Example for training ACT on RH20T dataset. This project is built on top of ACT.
git clone https://github.com/rh20t/act_baseline.git
cd act_baseline
pip install -r requirements.txt
Sometimes you may encounter data loading errors due to NaN annotations in a few amount of scenes. We recommand loading data with rh20t_cleaned_data.json
to reduce program errors and accelerate data processing.
For each scene, this file contains a subset of the original video, which is implemented by removing redundant frames according to their tcp differences. The selected frames is saved as timestamps like "1629432627550".

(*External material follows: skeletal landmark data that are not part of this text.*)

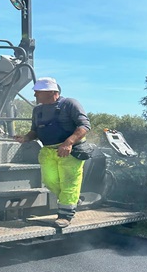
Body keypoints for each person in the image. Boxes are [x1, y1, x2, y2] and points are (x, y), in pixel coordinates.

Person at [14, 77, 90, 228]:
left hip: (70, 151)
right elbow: (35, 131)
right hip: (49, 151)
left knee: (69, 182)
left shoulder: (69, 104)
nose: (35, 96)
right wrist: (26, 138)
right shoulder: (37, 110)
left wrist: (68, 143)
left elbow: (84, 126)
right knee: (50, 181)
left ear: (51, 92)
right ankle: (72, 200)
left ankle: (65, 216)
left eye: (37, 92)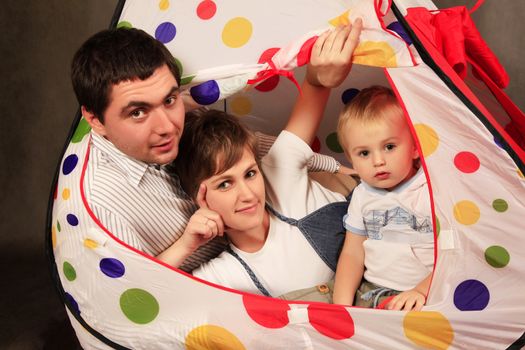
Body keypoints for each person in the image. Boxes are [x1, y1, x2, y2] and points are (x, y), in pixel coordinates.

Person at [71, 27, 356, 272]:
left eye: (169, 99)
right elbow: (137, 295)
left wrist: (332, 165)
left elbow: (242, 146)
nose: (167, 126)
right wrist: (185, 246)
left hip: (287, 227)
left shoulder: (184, 114)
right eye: (138, 113)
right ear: (95, 119)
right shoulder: (99, 206)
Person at [167, 21, 363, 298]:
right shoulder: (227, 273)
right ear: (200, 199)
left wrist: (325, 64)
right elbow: (148, 297)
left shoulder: (278, 169)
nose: (248, 194)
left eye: (249, 174)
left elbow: (316, 84)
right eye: (224, 184)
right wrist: (185, 245)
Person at [332, 86, 434, 311]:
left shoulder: (430, 190)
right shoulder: (362, 194)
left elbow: (454, 253)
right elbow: (352, 253)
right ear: (351, 160)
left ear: (416, 147)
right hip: (372, 291)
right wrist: (341, 307)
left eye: (389, 147)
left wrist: (422, 290)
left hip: (427, 291)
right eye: (364, 153)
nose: (378, 161)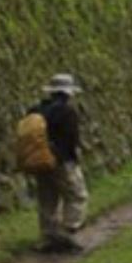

The structure in the file is as follows:
{
"RH20T_cfg1": {
"task_0001_user_0001_scene_0001_cfg_0001": {
"cam_035622060973": [
1629432627550,
1629432629589,
1629432629779,
1629432630013,
1629432630132,
1629432630233,
...
],
"cam_038522062547": [
1629432627038,
1629432629519,
1629432629791,
1629432629904,
1629432630136,
1629432630260,
...
],
...
},
"task_0001_user_0001_scene_0002_cfg_0001": {
...
},
...
},
"RH20T_cfg2": {
...
},
...
"RH20T_cfg7": {
...
}
}
Download rh20t_cleaned_data.json
here and put it under dataset folder. The usage is shown in dataset/rh20t.py.
Train the ACT model on RH20T by running the following command:
python train.py --task_name [TASK_NAME] --ckpt_dir [YOUR_LOG_DIR] --dataset_root [RH20T_DIR] --batch_size 24 --seed 233 --num_epoch 50 --save_epoch 5 --lr 1e-5 --kl_weight 10 --chunk_size 20 --hidden_dim 512 --dim_feedforward 3200
[TASK_NAME]
is the task ids in RH20T, like "task_0001". You can modify this variable to change the task to train on. The file command_pretrain.sh shows a more detailed example.
To conduct real robot experiments in your environment, a finetune step is highly recommanded. You can modify the dataset code and training code, and fintune the pretrained model on your own data. Note that action trunking step is required during inference, and you can refer to the original ACT implementation.